Short task a — Can you reproduce, word for word, the lines of the entries that follow the text, covering everything from the start of the entries down to the line containing "common name: Varied rag lichen", with both ends included?

── Text section ──

German Foreign Investment Control goes Future Technology and Beyond

A Summary of the Key Elements of the upcoming 17th Amendment of the German Foreign Trade and Payment Ordinance

2020 has been a record year in foreign investment control.  There have been three major reforms in Germany and a record number of cases were filed with the competent Ministry of Economics and Energy (“BMWi”), not to mention one leaked prohibition decision.

Despite these notable developments, yet another significant reform is in the pipeline (the “FI Reform”), a draft of which was circulated to certain stakeholders at the end of last week. The FI Reform marks another important step in German foreign investment control and may serve as welcome guidance for other foreign investment regulators across Europe by tackling the extremely broad terms of the Regulation (EU) 2019/452 (“FI Screening Regulation”) as it applies to sensitive sectors. 

The amendments envisaged by the FI Reform include, in particular:

(a) expansion of sectors under the so-called “cross-sector review regime” addressing non-EU/non-EFTA investors by adding a further sixteen to the currently eleven sectors triggering a mandatory filing requirement;

(b) expansion of sectors trigging a mandatory notification requirement under the so-called “sector-specific review regime” addressing non-German investors in the wider defence and export control space;

(c) expansion of reporting requirements; and 

(d) closing of certain gaps in the current regime to avoid any strategy of circumvention of foreign investment control (including joint acquisitions by several investors).

As a result of this reform, which is currently being consulted upon, and may be adopted by the government as early as in March 2021, the number of filings is expected to double relative to 2020, which was already a record year, and exceed 300 cases p.a. This will put an additional burden both on companies going through such review process and on the BMWi with a significant additional workload. 

1 Background

Germany already has an active and well-established foreign investment control regime which is – depending on the activities of the German target company, the identity of the foreign investor and the percentage of voting rights acquired – either mandatory or voluntary. At European level, Germany was – together with France and Italy – the driving force behind a more harmonised and consistent approach to foreign investment control.

In brief, the current German foreign investment control regime consists of three pillars:

  • A mandatory “sector-specific review process” for all non-German investors acquiring 10% or more of the voting rights in a German target carrying out certain defence and IT security related activities in Germany;
  • A mandatory “cross-sector review process” for non-EU/non-EFTA investors (notably now also including the UK) acquiring 10% or more of the voting rights in a German target active in certain sensitive sectors; and
  • A voluntary “cross-sector review process” for all non-EU/non-EFTA investors (again now including the UK) acquiring 25% or more of voting rights in a German target active in any other sector with the possibility for the BMWi to initiate an ex officio review within five years of signing if a transaction has not been voluntarily notified.

Over the last three years, the German foreign investment rules have been substantially strengthened by lowering the applicable acquisition thresholds to 10% of voting rights for certain sectors and repeatedly extending the scope of sectors to which a mandatory filing requirement applies. In addition, gun jumping (in case of mandatory filings) is now subject to criminal or administrative sanctions and the substantive test has been lowered to include a clear prognosis element. Finally, an EU-wide cooperation mechanism between EU Member States and the European Commission has been in force since October 2020, involving a coordinated exchange of information on ongoing foreign investment cases between 16 EU foreign investment regulators  and the EU Commission.

───

Short task b — How would you sum up the piece on German foreign investment control in two sentences?

── Exercise materials ──

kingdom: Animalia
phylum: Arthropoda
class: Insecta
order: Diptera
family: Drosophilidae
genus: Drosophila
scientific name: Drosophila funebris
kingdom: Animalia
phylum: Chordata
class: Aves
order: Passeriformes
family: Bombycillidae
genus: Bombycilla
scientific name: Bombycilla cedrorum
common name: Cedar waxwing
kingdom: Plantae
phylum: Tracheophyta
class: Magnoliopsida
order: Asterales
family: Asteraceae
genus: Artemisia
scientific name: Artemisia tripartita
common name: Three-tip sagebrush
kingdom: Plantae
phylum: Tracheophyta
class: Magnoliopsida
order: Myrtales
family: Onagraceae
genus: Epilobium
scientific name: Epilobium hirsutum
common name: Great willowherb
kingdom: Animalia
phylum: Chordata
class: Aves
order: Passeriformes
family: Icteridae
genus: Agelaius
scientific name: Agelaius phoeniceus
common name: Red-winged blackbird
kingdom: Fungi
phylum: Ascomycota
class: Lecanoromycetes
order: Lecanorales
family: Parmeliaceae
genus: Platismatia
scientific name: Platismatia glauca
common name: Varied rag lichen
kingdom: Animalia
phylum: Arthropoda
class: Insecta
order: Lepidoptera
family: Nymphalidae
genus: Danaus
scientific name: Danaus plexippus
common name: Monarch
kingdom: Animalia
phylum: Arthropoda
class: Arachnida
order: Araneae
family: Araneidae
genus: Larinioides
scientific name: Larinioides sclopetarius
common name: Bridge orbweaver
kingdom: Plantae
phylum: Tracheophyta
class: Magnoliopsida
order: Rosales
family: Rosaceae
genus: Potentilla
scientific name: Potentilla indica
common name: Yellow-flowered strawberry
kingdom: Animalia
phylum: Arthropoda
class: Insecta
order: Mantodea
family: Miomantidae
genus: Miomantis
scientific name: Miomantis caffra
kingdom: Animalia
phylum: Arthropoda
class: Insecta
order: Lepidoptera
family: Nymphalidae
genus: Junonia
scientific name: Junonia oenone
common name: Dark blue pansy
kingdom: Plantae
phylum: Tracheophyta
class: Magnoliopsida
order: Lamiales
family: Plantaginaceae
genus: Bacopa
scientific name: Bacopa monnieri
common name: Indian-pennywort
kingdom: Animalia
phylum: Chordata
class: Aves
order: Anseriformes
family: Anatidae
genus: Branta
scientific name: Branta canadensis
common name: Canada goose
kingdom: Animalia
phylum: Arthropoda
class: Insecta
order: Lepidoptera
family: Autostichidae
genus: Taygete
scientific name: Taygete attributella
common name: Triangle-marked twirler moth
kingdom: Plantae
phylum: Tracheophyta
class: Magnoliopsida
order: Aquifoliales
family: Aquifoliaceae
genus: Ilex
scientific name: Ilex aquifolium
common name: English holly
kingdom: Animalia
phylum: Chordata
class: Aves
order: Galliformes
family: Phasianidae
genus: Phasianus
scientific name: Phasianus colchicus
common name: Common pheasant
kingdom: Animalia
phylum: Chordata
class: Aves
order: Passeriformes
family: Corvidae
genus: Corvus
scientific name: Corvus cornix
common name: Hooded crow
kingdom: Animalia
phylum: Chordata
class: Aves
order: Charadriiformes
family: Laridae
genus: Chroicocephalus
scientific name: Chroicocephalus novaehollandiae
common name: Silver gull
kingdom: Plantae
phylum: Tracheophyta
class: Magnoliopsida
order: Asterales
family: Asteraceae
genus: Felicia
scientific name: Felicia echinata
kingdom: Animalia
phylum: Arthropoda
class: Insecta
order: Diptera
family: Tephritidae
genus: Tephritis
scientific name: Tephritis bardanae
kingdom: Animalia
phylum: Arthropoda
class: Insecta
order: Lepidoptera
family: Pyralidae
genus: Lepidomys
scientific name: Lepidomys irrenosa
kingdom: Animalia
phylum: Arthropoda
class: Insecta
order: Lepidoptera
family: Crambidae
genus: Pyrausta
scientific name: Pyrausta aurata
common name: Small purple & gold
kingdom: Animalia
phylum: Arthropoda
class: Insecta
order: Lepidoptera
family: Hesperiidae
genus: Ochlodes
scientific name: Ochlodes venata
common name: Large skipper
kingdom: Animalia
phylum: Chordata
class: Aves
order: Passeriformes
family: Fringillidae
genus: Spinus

───

Written response a —
kingdom: Animalia
phylum: Arthropoda
class: Insecta
order: Diptera
family: Drosophilidae
genus: Drosophila
scientific name: Drosophila funebris
kingdom: Animalia
phylum: Chordata
class: Aves
order: Passeriformes
family: Bombycillidae
genus: Bombycilla
scientific name: Bombycilla cedrorum
common name: Cedar waxwing
kingdom: Plantae
phylum: Tracheophyta
class: Magnoliopsida
order: Asterales
family: Asteraceae
genus: Artemisia
scientific name: Artemisia tripartita
common name: Three-tip sagebrush
kingdom: Plantae
phylum: Tracheophyta
class: Magnoliopsida
order: Myrtales
family: Onagraceae
genus: Epilobium
scientific name: Epilobium hirsutum
common name: Great willowherb
kingdom: Animalia
phylum: Chordata
class: Aves
order: Passeriformes
family: Icteridae
genus: Agelaius
scientific name: Agelaius phoeniceus
common name: Red-winged blackbird
kingdom: Fungi
phylum: Ascomycota
class: Lecanoromycetes
order: Lecanorales
family: Parmeliaceae
genus: Platismatia
scientific name: Platismatia glauca
common name: Varied rag lichen

Written response b — After a record year in 2020, Germany is preparing another reform of its foreign investment control. The reform would add sectors that trigger mandatory filings under both the cross-sector and sector-specific review regimes, expand reporting requirements and close gaps that allow circumvention, and filings are expected to double to more than 300 cases a year.